Dajuan Marshall's convictions Monday for murder and gang participation — the first under a 2007 state law — could be thrown out because of juror misconduct, his lawyer said Tuesday.
Defense attorney Roland Walker plans to ask for a mistrial during a hearing Thursday in Baltimore Circuit Court. The proceeding was scheduled after a juror told the judge that at least one jury member had Googled Marshall's background during the trial. The woman also said members of the jury lost relatives to homicide, which was never properly disclosed during the selection process, according to Walker.
Jurors are not supposed to do outside research during a trial, so they can base their verdict solely on the evidence presented in court. They are supposed to alert the court to any conflicts of interest that might create bias, such as violence against a family member.
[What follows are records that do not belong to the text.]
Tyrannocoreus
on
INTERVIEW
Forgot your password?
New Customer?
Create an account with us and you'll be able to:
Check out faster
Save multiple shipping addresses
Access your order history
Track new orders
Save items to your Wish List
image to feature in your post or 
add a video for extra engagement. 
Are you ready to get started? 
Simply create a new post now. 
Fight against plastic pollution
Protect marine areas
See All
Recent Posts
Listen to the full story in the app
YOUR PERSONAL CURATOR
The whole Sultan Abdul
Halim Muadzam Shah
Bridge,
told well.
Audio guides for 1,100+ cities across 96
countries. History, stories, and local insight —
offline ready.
"None of this was revealed," Walker said.
Prosecutors declined to comment Tuesday, citing a Maryland rule that prohibits them from commenting on pending court matters.
Curious jurors have led to mistrials in Colorado, New Jersey and Florida, where nine admitted having done outside research during a federal drug trial. In Maryland, an appeals court overturned last year assault convictions in a case because a juror had used the Internet to look up a medical term used in court.
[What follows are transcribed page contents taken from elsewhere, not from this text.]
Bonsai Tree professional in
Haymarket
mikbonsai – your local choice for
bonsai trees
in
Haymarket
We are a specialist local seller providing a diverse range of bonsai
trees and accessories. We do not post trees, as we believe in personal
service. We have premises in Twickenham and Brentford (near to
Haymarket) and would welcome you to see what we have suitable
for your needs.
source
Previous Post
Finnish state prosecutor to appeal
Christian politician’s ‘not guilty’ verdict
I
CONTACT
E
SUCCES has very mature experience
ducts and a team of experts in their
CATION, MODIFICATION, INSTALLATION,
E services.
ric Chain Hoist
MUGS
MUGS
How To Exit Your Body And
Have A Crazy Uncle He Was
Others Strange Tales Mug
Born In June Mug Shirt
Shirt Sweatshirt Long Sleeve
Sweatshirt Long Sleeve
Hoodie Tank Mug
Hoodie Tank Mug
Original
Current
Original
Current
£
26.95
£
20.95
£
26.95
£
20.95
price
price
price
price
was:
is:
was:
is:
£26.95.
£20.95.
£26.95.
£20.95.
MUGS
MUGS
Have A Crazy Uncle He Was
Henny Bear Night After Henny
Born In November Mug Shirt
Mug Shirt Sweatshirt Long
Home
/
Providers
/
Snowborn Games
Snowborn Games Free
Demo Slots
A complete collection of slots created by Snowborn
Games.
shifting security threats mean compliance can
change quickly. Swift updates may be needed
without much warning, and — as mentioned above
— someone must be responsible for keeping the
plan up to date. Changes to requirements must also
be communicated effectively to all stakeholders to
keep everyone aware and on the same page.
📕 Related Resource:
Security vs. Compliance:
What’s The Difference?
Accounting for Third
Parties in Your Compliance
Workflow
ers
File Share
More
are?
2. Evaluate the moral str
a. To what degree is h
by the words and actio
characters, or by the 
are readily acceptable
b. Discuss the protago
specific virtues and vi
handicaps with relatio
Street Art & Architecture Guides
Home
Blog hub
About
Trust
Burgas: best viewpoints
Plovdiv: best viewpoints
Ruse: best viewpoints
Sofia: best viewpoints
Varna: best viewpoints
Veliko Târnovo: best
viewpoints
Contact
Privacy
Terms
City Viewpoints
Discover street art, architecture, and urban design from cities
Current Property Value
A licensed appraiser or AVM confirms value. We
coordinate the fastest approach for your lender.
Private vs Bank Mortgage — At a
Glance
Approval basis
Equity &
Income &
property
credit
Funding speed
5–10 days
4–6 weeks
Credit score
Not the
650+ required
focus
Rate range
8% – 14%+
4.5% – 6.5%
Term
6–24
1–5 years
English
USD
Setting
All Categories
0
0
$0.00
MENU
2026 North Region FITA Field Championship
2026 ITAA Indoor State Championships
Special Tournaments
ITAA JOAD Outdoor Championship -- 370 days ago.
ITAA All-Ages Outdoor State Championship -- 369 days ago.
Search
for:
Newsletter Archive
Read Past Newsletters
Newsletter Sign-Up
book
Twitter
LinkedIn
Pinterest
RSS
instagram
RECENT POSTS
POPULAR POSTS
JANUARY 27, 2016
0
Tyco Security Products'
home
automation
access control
Marshall, a member of the Spyda Bloods gang, was convicted of killing rival Kenneth "Cash" Jones, who belonged to a different set of the local Bloods, known as the Pasadena Denver Lanes.
When Marshall was convicted, Gov. Martin O'Malley praised the decision, and Baltimore State's Attorney Patricia C. Jessamy called it a victory for the city's future. It was the first time that prosecutors had successfully argued a gang charge before a jury under the Maryland Gang Prosecution Act, a 2007 law that was criticized as too narrow. The statute was revised last year.